Background: Superagonist analogs of human thyroid-stimulating hormone (hTSH) may stimulate the uptake of (131)I-iodide and (18)F-fluorodeoxyglucose ((18)F-FDG) in thyroid carcinomas to a greater degree than hTSH. We herein report the potency and efficacy of two hTSH analogs, TR1401 and TR1402, to stimulate radioiodide and (18)F-FDG uptake in FRTL-5 cells and compared the effects of hTSH and TR1401 on radioiodide uptake in the thyroid in vivo in mice.
Methods: The effects of hTSH analogs on intracellular levels of cAMP, uptake of (131)I-iodide, and (18)F-FDG were studied in FRTL-5 cells to determine the stimulatory potency and efficacy of the compounds by calculating half-maximum effective concentration (EC(50)) values and maximal stimulatory effects (E(max)). Biodistribution studies (n = 96) and positron emission tomography/computed tomography imaging studies (single animals) on thyroid (125)I/(124)I-iodide uptake were performed with T3-suppressed CD-1 mice in a dose-dependent manner (3, 10, and 30 μg/animal).
Results: The EC(50) values of TR1401 and TR1402 demonstrated a 90-fold or 800-fold higher potency for their capacity to increase intracellular cAMP levels in comparison with hTSH (p < 0.05). Similar results were demonstrated for the stimulation of (18)F-FDG uptake. Bovine TSH, TR1401, and TR1402 were 85%-490% more potent to increase iodide uptake than hTSH (p < 0.05). TR1402 was 30% more efficacious to stimulate iodide uptake than hTSH. The agonist-induced increase in radiotracer uptake was paralleled by increases in NIS and GLUT-1 expression. Ex vivo biodistribution studies showed an increased iodide uptake in the thyroid of TR1401-treated mice at the low dose of 3 μg/animal in comparison with hTSH-treated mice (n = 16, p < 0.05). Positron emission tomography/computed tomography imaging studies confirmed the increased thyroidal iodide uptake in TR1401-treated mice in vivo.

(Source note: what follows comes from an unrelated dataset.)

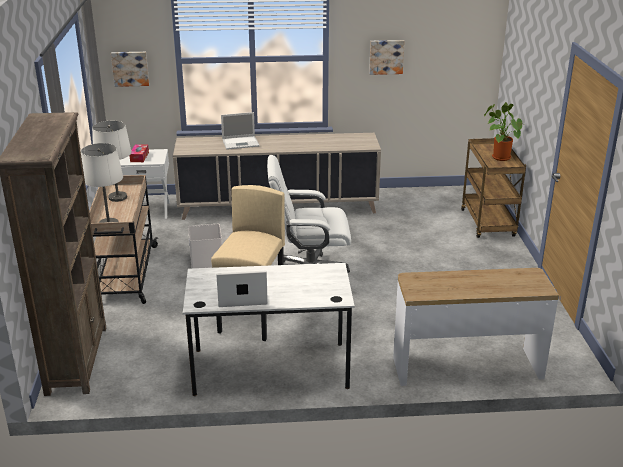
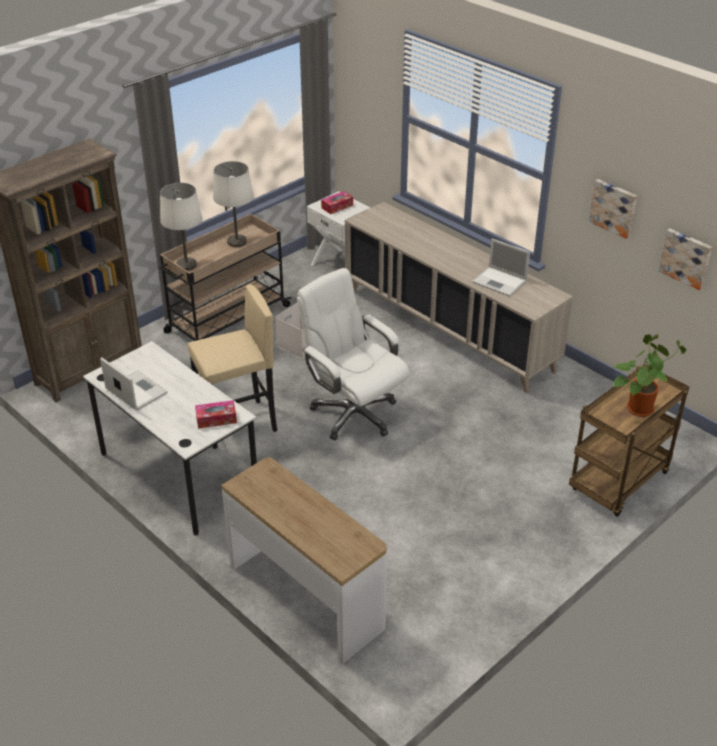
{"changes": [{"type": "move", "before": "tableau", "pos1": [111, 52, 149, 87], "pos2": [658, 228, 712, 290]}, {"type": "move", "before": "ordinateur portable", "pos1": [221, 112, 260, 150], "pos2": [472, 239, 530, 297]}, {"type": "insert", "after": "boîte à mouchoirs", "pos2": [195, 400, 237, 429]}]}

Conclusions: TR1401 and TR1402 have considerably higher potency than hTSH to stimulate thyroidal iodide and (18)F-FDG uptake in vitro. Moreover, in vivo studies indicated that at low but not higher doses, TR1401 induced an enhanced ability for the thyroid to concentrate iodide compared with hTSH. These properties makes TR1401 and TR1402 interesting candidates for use in humans to enhance uptake of radioiodine and (18)F-FDG by metastases and recurrences of thyroid carcinoma.